» **Problem to solve**
Quote the records in full and leave their pictures out.

» **Input for this task**
■ ■ ■ ■

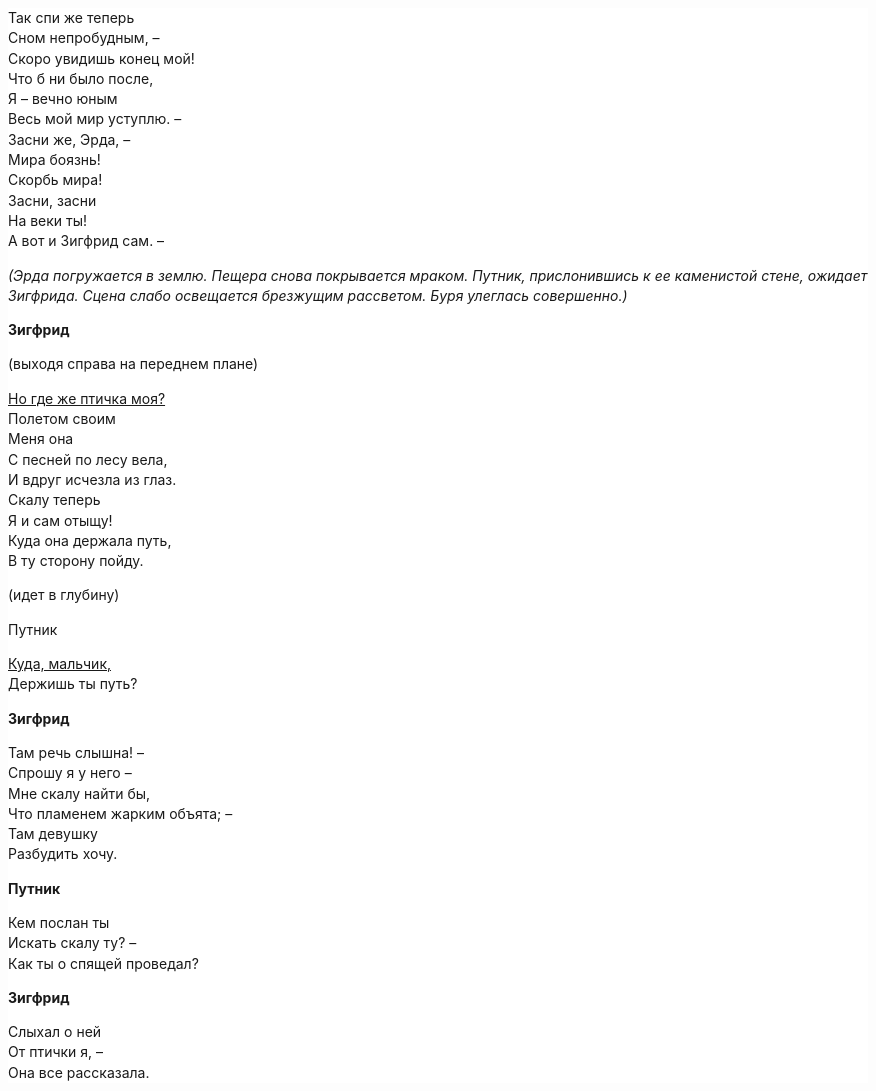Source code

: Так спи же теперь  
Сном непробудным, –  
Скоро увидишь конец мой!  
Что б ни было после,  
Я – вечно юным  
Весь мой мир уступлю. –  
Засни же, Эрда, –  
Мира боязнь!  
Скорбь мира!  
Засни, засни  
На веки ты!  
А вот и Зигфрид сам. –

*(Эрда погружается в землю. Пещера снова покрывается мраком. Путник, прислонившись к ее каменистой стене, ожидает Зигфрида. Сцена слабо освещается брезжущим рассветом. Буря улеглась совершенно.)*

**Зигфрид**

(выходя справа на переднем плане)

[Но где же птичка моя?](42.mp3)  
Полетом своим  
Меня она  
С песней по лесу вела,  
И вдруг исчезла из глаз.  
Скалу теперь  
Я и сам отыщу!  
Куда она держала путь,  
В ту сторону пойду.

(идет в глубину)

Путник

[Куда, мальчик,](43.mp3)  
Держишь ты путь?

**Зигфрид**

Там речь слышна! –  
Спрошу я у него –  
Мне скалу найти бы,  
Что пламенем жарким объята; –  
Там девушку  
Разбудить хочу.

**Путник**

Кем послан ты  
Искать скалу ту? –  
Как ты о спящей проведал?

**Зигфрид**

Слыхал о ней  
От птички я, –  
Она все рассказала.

■ ■ ■ ■

» **Result of the task**
Source code

: Так спи же теперь  
Сном непробудным, –  
Скоро увидишь конец мой!  
Что б ни было после,  
Я – вечно юным  
Весь мой мир уступлю. –  
Засни же, Эрда, –  
Мира боязнь!  
Скорбь мира!  
Засни, засни  
На веки ты!  
А вот и Зигфрид сам. –

*(Эрда погружается в землю. Пещера снова покрывается мраком. Путник, прислонившись к ее каменистой стене, ожидает Зигфрида. Сцена слабо освещается брезжущим рассветом. Буря улеглась совершенно.)*

**Зигфрид**

(выходя справа на переднем плане)

[Но где же птичка моя?](42.mp3)  
Полетом своим  
Меня она  
С песней по лесу вела,  
И вдруг исчезла из глаз.  
Скалу теперь  
Я и сам отыщу!  
Куда она держала путь,  
В ту сторону пойду.

(идет в глубину)

Путник

[Куда, мальчик,](43.mp3)  
Держишь ты путь?

**Зигфрид**

Там речь слышна! –  
Спрошу я у него –  
Мне скалу найти бы,  
Что пламенем жарким объята; –  
Там девушку  
Разбудить хочу.

**Путник**

Кем послан ты  
Искать скалу ту? –  
Как ты о спящей проведал?

**Зигфрид**

Слыхал о ней  
От птички я, –  
Она все рассказала.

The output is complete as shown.